RECORDS FOR PROCESSING Block Start

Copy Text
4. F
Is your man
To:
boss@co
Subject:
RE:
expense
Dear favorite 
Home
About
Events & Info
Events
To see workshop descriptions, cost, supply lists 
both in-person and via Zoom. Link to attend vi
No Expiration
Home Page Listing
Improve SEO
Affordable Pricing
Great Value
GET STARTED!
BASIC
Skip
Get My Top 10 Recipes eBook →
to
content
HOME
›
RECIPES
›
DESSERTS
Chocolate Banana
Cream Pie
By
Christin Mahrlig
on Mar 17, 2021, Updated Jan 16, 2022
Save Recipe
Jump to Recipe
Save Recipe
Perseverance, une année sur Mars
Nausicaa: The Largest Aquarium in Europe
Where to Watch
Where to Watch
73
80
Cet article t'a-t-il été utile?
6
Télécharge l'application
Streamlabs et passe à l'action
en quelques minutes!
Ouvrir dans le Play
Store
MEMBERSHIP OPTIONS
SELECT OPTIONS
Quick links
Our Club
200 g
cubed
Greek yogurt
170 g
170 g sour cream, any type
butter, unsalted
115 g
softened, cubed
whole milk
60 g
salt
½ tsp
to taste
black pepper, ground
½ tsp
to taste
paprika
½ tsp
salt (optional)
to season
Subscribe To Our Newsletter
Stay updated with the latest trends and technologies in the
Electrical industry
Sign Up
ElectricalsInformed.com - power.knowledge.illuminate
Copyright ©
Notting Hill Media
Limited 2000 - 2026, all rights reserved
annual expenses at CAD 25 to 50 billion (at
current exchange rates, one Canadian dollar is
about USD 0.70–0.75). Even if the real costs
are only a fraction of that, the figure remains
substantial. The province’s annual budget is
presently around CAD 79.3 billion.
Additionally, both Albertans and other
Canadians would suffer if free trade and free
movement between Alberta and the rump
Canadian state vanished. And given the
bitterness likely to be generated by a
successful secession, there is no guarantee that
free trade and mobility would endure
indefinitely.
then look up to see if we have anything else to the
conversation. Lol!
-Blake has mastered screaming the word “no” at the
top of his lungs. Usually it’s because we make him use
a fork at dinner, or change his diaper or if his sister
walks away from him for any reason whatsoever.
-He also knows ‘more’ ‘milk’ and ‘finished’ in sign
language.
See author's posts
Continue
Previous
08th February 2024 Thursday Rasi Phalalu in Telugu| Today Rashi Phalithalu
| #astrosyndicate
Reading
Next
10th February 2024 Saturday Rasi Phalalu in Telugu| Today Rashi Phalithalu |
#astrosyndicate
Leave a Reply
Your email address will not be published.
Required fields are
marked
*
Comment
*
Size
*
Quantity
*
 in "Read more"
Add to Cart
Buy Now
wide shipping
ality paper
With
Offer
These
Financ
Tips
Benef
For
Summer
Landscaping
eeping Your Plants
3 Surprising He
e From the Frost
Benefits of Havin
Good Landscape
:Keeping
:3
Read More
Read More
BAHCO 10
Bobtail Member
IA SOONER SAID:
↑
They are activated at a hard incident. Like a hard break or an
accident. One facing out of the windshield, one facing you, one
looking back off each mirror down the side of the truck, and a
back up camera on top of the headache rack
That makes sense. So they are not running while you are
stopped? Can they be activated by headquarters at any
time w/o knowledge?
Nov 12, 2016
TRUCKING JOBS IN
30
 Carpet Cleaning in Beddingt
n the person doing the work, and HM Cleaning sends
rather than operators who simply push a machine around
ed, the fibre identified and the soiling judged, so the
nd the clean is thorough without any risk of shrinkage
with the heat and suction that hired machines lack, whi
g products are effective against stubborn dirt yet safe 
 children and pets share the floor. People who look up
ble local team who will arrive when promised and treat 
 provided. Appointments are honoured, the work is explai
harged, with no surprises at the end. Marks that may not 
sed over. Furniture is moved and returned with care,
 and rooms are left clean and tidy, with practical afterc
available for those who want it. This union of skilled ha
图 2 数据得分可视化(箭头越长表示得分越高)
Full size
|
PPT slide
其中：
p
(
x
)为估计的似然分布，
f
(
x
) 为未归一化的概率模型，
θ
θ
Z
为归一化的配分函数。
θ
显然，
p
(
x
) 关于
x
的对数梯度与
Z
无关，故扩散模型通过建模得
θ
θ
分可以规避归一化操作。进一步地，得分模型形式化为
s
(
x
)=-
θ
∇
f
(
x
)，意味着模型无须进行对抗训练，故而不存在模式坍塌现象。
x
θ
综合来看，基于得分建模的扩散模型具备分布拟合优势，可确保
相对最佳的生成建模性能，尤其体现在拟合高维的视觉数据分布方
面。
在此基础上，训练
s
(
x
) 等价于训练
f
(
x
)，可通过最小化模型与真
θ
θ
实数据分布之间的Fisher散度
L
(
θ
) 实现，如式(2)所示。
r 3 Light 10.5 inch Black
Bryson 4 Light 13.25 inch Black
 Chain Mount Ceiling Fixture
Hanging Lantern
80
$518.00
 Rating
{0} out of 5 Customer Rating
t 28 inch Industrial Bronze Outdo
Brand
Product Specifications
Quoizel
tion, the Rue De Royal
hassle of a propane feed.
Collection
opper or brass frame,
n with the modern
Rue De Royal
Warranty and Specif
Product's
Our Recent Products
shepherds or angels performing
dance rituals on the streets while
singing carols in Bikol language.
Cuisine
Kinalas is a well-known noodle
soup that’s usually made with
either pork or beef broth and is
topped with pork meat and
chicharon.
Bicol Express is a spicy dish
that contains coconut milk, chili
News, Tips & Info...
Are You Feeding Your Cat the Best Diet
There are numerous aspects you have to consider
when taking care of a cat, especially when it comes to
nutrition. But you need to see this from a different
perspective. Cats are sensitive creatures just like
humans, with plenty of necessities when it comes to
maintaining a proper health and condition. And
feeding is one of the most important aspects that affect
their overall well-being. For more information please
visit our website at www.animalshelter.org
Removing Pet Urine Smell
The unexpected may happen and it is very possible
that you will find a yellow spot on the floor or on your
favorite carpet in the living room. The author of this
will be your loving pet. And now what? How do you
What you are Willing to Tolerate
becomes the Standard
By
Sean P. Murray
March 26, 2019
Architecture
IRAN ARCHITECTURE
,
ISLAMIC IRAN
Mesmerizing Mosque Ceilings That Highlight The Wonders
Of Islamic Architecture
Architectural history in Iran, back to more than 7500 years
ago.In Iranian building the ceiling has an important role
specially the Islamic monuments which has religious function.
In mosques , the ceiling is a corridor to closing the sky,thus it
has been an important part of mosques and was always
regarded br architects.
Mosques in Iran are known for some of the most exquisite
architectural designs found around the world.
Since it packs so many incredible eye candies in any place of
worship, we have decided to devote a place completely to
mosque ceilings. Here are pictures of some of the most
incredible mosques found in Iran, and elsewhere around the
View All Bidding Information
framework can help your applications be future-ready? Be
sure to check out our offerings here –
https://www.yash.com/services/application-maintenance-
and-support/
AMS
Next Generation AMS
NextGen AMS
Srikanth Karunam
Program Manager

RECORDS FOR PROCESSING Block End

* [EXERCISE PROMPT]:
Would you print out every line of text in the rows above, character for character and in the same order?

* [SOLVED EXERCISE]:
Copy Text
4. F
Is your man
To:
boss@co
Subject:
RE:
expense
Dear favorite 
Home
About
Events & Info
Events
To see workshop descriptions, cost, supply lists 
both in-person and via Zoom. Link to attend vi
No Expiration
Home Page Listing
Improve SEO
Affordable Pricing
Great Value
GET STARTED!
BASIC
Skip
Get My Top 10 Recipes eBook →
to
content
HOME
›
RECIPES
›
DESSERTS
Chocolate Banana
Cream Pie
By
Christin Mahrlig
on Mar 17, 2021, Updated Jan 16, 2022
Save Recipe
Jump to Recipe
Save Recipe
Perseverance, une année sur Mars
Nausicaa: The Largest Aquarium in Europe
Where to Watch
Where to Watch
73
80
Cet article t'a-t-il été utile?
6
Télécharge l'application
Streamlabs et passe à l'action
en quelques minutes!
Ouvrir dans le Play
Store
MEMBERSHIP OPTIONS
SELECT OPTIONS
Quick links
Our Club
200 g
cubed
Greek yogurt
170 g
170 g sour cream, any type
butter, unsalted
115 g
softened, cubed
whole milk
60 g
salt
½ tsp
to taste
black pepper, ground
½ tsp
to taste
paprika
½ tsp
salt (optional)
to season
Subscribe To Our Newsletter
Stay updated with the latest trends and technologies in the
Electrical industry
Sign Up
ElectricalsInformed.com - power.knowledge.illuminate
Copyright ©
Notting Hill Media
Limited 2000 - 2026, all rights reserved
annual expenses at CAD 25 to 50 billion (at
current exchange rates, one Canadian dollar is
about USD 0.70–0.75). Even if the real costs
are only a fraction of that, the figure remains
substantial. The province’s annual budget is
presently around CAD 79.3 billion.
Additionally, both Albertans and other
Canadians would suffer if free trade and free
movement between Alberta and the rump
Canadian state vanished. And given the
bitterness likely to be generated by a
successful secession, there is no guarantee that
free trade and mobility would endure
indefinitely.
then look up to see if we have anything else to the
conversation. Lol!
-Blake has mastered screaming the word “no” at the
top of his lungs. Usually it’s because we make him use
a fork at dinner, or change his diaper or if his sister
walks away from him for any reason whatsoever.
-He also knows ‘more’ ‘milk’ and ‘finished’ in sign
language.
See author's posts
Continue
Previous
08th February 2024 Thursday Rasi Phalalu in Telugu| Today Rashi Phalithalu
| #astrosyndicate
Reading
Next
10th February 2024 Saturday Rasi Phalalu in Telugu| Today Rashi Phalithalu |
#astrosyndicate
Leave a Reply
Your email address will not be published.
Required fields are
marked
*
Comment
*
Size
*
Quantity
*
 in "Read more"
Add to Cart
Buy Now
wide shipping
ality paper
With
Offer
These
Financ
Tips
Benef
For
Summer
Landscaping
eeping Your Plants
3 Surprising He
e From the Frost
Benefits of Havin
Good Landscape
:Keeping
:3
Read More
Read More
BAHCO 10
Bobtail Member
IA SOONER SAID:
↑
They are activated at a hard incident. Like a hard break or an
accident. One facing out of the windshield, one facing you, one
looking back off each mirror down the side of the truck, and a
back up camera on top of the headache rack
That makes sense. So they are not running while you are
stopped? Can they be activated by headquarters at any
time w/o knowledge?
Nov 12, 2016
TRUCKING JOBS IN
30
 Carpet Cleaning in Beddingt
n the person doing the work, and HM Cleaning sends
rather than operators who simply push a machine around
ed, the fibre identified and the soiling judged, so the
nd the clean is thorough without any risk of shrinkage
with the heat and suction that hired machines lack, whi
g products are effective against stubborn dirt yet safe 
 children and pets share the floor. People who look up
ble local team who will arrive when promised and treat 
 provided. Appointments are honoured, the work is explai
harged, with no surprises at the end. Marks that may not 
sed over. Furniture is moved and returned with care,
 and rooms are left clean and tidy, with practical afterc
available for those who want it. This union of skilled ha
图 2 数据得分可视化(箭头越长表示得分越高)
Full size
|
PPT slide
其中：
p
(
x
)为估计的似然分布，
f
(
x
) 为未归一化的概率模型，
θ
θ
Z
为归一化的配分函数。
θ
显然，
p
(
x
) 关于
x
的对数梯度与
Z
无关，故扩散模型通过建模得
θ
θ
分可以规避归一化操作。进一步地，得分模型形式化为
s
(
x
)=-
θ
∇
f
(
x
)，意味着模型无须进行对抗训练，故而不存在模式坍塌现象。
x
θ
综合来看，基于得分建模的扩散模型具备分布拟合优势，可确保
相对最佳的生成建模性能，尤其体现在拟合高维的视觉数据分布方
面。
在此基础上，训练
s
(
x
) 等价于训练
f
(
x
)，可通过最小化模型与真
θ
θ
实数据分布之间的Fisher散度
L
(
θ
) 实现，如式(2)所示。
r 3 Light 10.5 inch Black
Bryson 4 Light 13.25 inch Black
 Chain Mount Ceiling Fixture
Hanging Lantern
80
$518.00
 Rating
{0} out of 5 Customer Rating
t 28 inch Industrial Bronze Outdo
Brand
Product Specifications
Quoizel
tion, the Rue De Royal
hassle of a propane feed.
Collection
opper or brass frame,
n with the modern
Rue De Royal
Warranty and Specif
Product's
Our Recent Products
shepherds or angels performing
dance rituals on the streets while
singing carols in Bikol language.
Cuisine
Kinalas is a well-known noodle
soup that’s usually made with
either pork or beef broth and is
topped with pork meat and
chicharon.
Bicol Express is a spicy dish
that contains coconut milk, chili
News, Tips & Info...
Are You Feeding Your Cat the Best Diet
There are numerous aspects you have to consider
when taking care of a cat, especially when it comes to
nutrition. But you need to see this from a different
perspective. Cats are sensitive creatures just like
humans, with plenty of necessities when it comes to
maintaining a proper health and condition. And
feeding is one of the most important aspects that affect
their overall well-being. For more information please
visit our website at www.animalshelter.org
Removing Pet Urine Smell
The unexpected may happen and it is very possible
that you will find a yellow spot on the floor or on your
favorite carpet in the living room. The author of this
will be your loving pet. And now what? How do you
What you are Willing to Tolerate
becomes the Standard
By
Sean P. Murray
March 26, 2019
Architecture
IRAN ARCHITECTURE
,
ISLAMIC IRAN
Mesmerizing Mosque Ceilings That Highlight The Wonders
Of Islamic Architecture
Architectural history in Iran, back to more than 7500 years
ago.In Iranian building the ceiling has an important role
specially the Islamic monuments which has religious function.
In mosques , the ceiling is a corridor to closing the sky,thus it
has been an important part of mosques and was always
regarded br architects.
Mosques in Iran are known for some of the most exquisite
architectural designs found around the world.
Since it packs so many incredible eye candies in any place of
worship, we have decided to devote a place completely to
mosque ceilings. Here are pictures of some of the most
incredible mosques found in Iran, and elsewhere around the
View All Bidding Information
framework can help your applications be future-ready? Be
sure to check out our offerings here –
https://www.yash.com/services/application-maintenance-
and-support/
AMS
Next Generation AMS
NextGen AMS
Srikanth Karunam
Program Manager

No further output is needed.